HenrikBengtsson / progressr

三 R package: An Inclusive, Unifying API for Progress Updates
https://progressr.futureverse.org
281 stars 12 forks source link

Creating a progressor object outside `with_progress()`? #83

Open DavisVaughan opened 4 years ago

DavisVaughan commented 4 years ago

So I've deprecated .progress in furrr, and was planning on writing a vignette on using progressr.

My first thought was to create an example like the one below, but it errors. It seems like the progressor() call must be called from within with_progress(). Is that right? I tried to look around for documentation about this but I can't find anything, maybe I'm just missing it.

I know there is a developer/user separation of the APIs, but as of right now I think that this is how users might want to construct progress enabled functions to pass to future_map(). Does this seem reasonable?

library(progressr)
#> Warning: package 'progressr' was built under R version 4.0.2
library(purrr)

set.seed(123)

x <- replicate(n = 10, runif(20), simplify = FALSE)
p <- progressor(steps = length(x))

slow_fn <- function(x) {
  p()
  Sys.sleep(.1)
  sum(x)
}

with_progress({
  map(x, slow_fn)
})
#> Error in error("length(timestamp) == 0L") : 
#>   .validate_internal_state(‘handler(type=update) ... end’): length(timestamp) == 0L
#> Error in error("length(timestamp) == 0L") : 
#>   .validate_internal_state(‘reporter_args() ... begin’): length(timestamp) == 0L
DavisVaughan commented 4 years ago

Upon more study, this works with initiate = FALSE.

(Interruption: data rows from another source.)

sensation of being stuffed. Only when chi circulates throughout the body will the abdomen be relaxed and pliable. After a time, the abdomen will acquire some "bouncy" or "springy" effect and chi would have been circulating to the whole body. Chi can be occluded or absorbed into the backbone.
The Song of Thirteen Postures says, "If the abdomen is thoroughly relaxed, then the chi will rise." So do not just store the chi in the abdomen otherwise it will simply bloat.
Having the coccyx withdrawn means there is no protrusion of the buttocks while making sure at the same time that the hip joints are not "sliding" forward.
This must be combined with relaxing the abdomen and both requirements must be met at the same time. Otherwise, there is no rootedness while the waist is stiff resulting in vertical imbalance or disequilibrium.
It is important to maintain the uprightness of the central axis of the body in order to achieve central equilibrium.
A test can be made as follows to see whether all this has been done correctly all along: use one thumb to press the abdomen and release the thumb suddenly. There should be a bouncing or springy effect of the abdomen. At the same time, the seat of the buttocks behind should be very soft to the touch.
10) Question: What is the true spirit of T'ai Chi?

It requires setting steps (which is reasonable), but also requires setting auto_finish. I wonder if that could default to TRUE somewhere around here? https://github.com/HenrikBengtsson/progressr/blob/470b94b5760c78a9ec7973eb0fb69c850f18477e/R/make_progression_handler.R#L318

library(progressr)
library(purrr)

set.seed(123)

x <- replicate(n = 10, runif(20), simplify = FALSE)
p <- progressor(initiate = FALSE)

slow_fn <- function(x) {
  p()
  Sys.sleep(.1)
  sum(x)
}

with_progress({
  p(type = "initiate", steps = length(x), auto_finish = TRUE)
  purrr::map(x, slow_fn)
})
HenrikBengtsson commented 4 years ago

Yes something like that. Just for my clarification, you second example is just a proof of concept correct; I don't see an advantage of:

with_progress({
  p(type = "initiate", steps = length(x), auto_finish = TRUE)
  purrr::map(x, slow_fn)
})

over

with_progress({
  p <- progressor(along=x)
  purrr::map(x, slow_fn)
})

Or are you arguing for a different coding style rather than verbosity?

PS. Thxs for all your recent work everywhere; I just came out of a long sprint, need to slow down a bit, and catch up with backlogs at work.

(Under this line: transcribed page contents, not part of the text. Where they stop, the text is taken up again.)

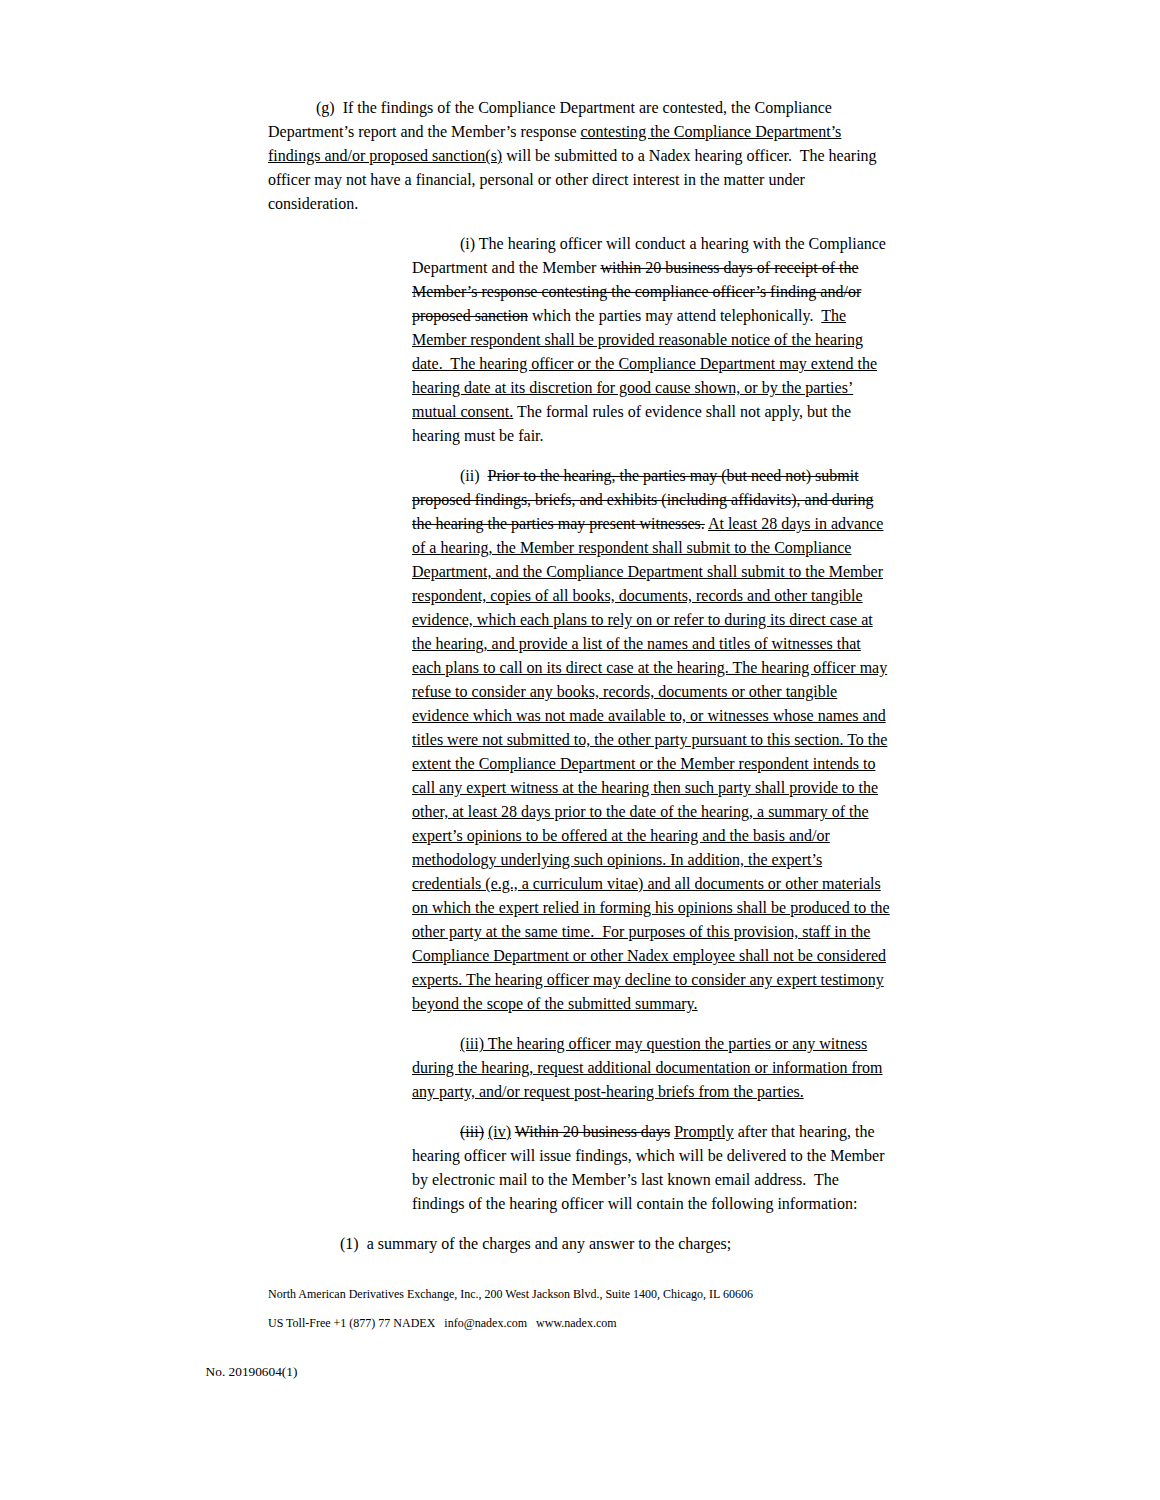(g) If the findings of the Compliance Department are contested, the Compliance Department’s report and the Member’s response contesting the Compliance Department’s findings and/or proposed sanction(s) will be submitted to a Nadex hearing officer. The hearing officer may not have a financial, personal or other direct interest in the matter under consideration.
(i) The hearing officer will conduct a hearing with the Compliance Department and the Member within 20 business days of receipt of the Member’s response contesting the compliance officer’s finding and/or proposed sanction which the parties may attend telephonically. The Member respondent shall be provided reasonable notice of the hearing date. The hearing officer or the Compliance Department may extend the hearing date at its discretion for good cause shown, or by the parties’ mutual consent. The formal rules of evidence shall not apply, but the hearing must be fair.
(ii) Prior to the hearing, the parties may (but need not) submit proposed findings, briefs, and exhibits (including affidavits), and during the hearing the parties may present witnesses. At least 28 days in advance of a hearing, the Member respondent shall submit to the Compliance Department, and the Compliance Department shall submit to the Member respondent, copies of all books, documents, records and other tangible evidence, which each plans to rely on or refer to during its direct case at the hearing, and provide a list of the names and titles of witnesses that each plans to call on its direct case at the hearing. The hearing officer may refuse to consider any books, records, documents or other tangible evidence which was not made available to, or witnesses whose names and titles were not submitted to, the other party pursuant to this section. To the extent the Compliance Department or the Member respondent intends to call any expert witness at the hearing then such party shall provide to the other, at least 28 days prior to the date of the hearing, a summary of the expert’s opinions to be offered at the hearing and the basis and/or methodology underlying such opinions. In addition, the expert’s credentials (e.g., a curriculum vitae) and all documents or other materials on which the expert relied in forming his opinions shall be produced to the other party at the same time. For purposes of this provision, staff in the Compliance Department or other Nadex employee shall not be considered experts. The hearing officer may decline to consider any expert testimony beyond the scope of the submitted summary.
(iii) The hearing officer may question the parties or any witness during the hearing, request additional documentation or information from any party, and/or request post-hearing briefs from the parties.
(iii) (iv) Within 20 business days Promptly after that hearing, the hearing officer will issue findings, which will be delivered to the Member by electronic mail to the Member’s last known email address. The findings of the hearing officer will contain the following information:
(1) a summary of the charges and any answer to the charges;
North American Derivatives Exchange, Inc., 200 West Jackson Blvd., Suite 1400, Chicago, IL 60606
US Toll-Free +1 (877) 77 NADEX info@nadex.com www.nadex.com
No. 20190604(1)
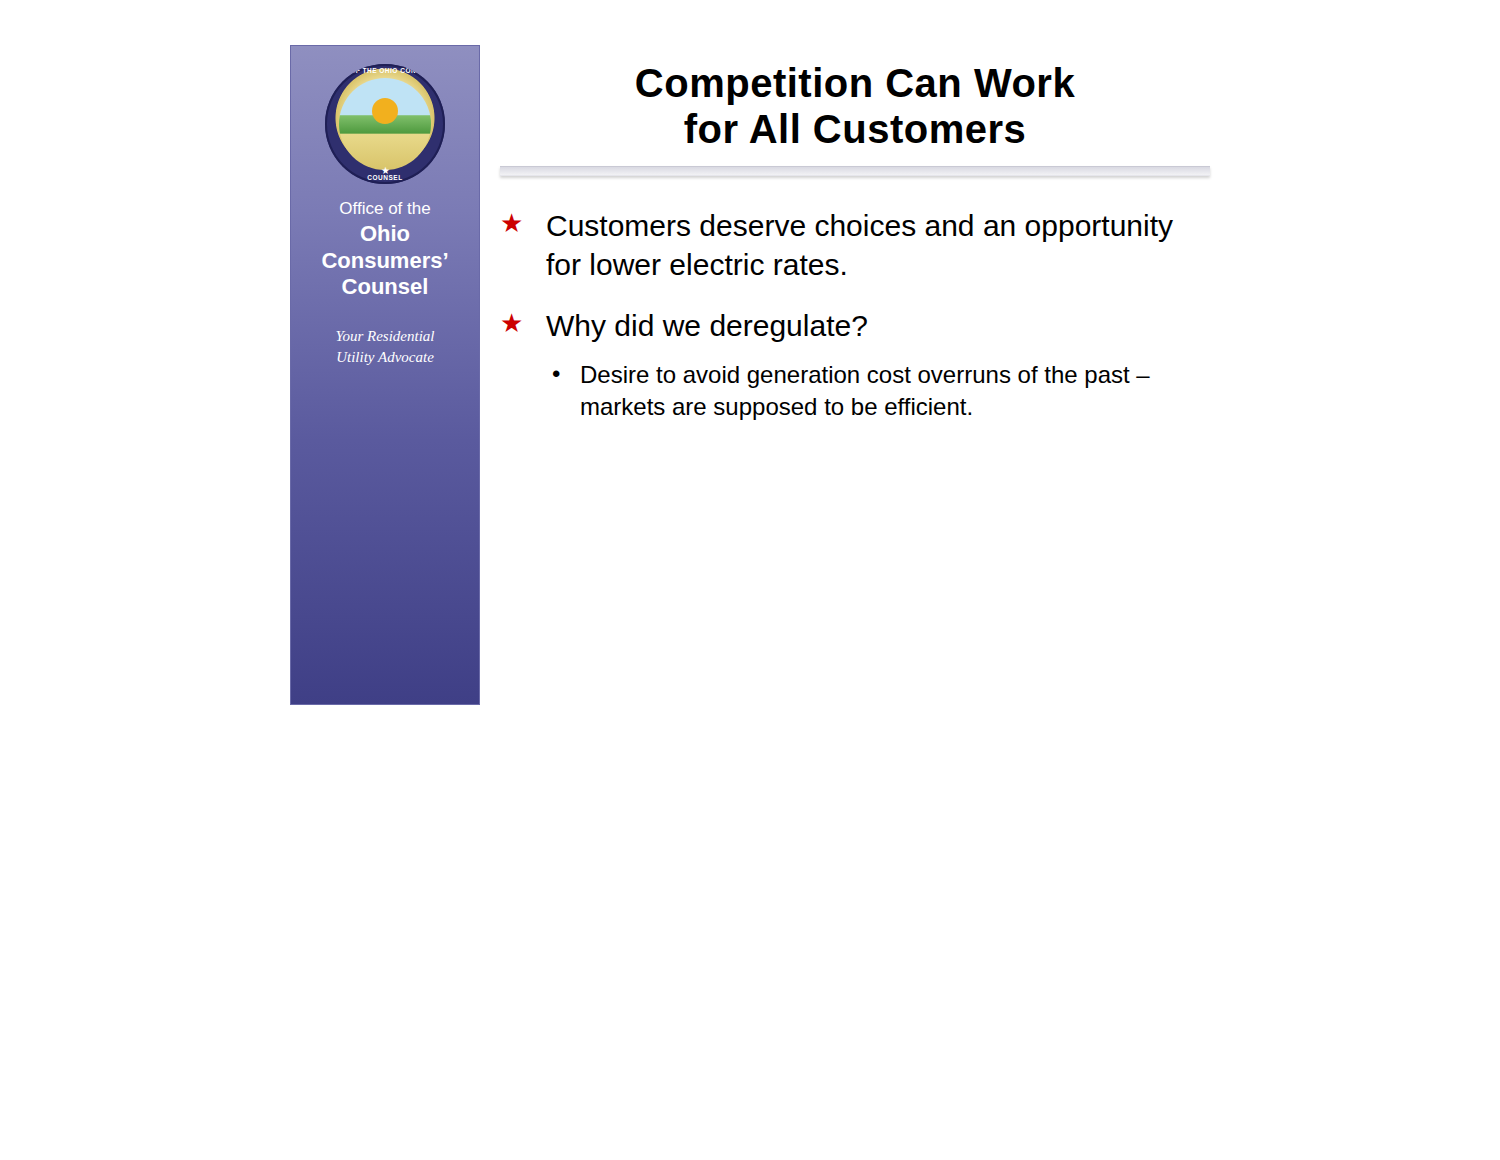OFFICE OF THE OHIO CONSUMERS' COUNSEL
★
Office of the
Ohio
Consumers’
Counsel
Your Residential
Utility Advocate
Competition Can Work
for All Customers
Customers deserve choices and an opportunity for lower electric rates.
Why did we deregulate?
Desire to avoid generation cost overruns of the past – markets are supposed to be efficient.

DavisVaughan commented 4 years ago

I think you are right, I was just thinking about this example below from the perspective of a user. When writing slow_fn(), I'd be "using" p() before I ever create it, which might be somewhat confusing. Then I create p later on in the with_progress() expression. It just requires a bit of lexical scoping knowledge, but I think the code itself is pretty clean.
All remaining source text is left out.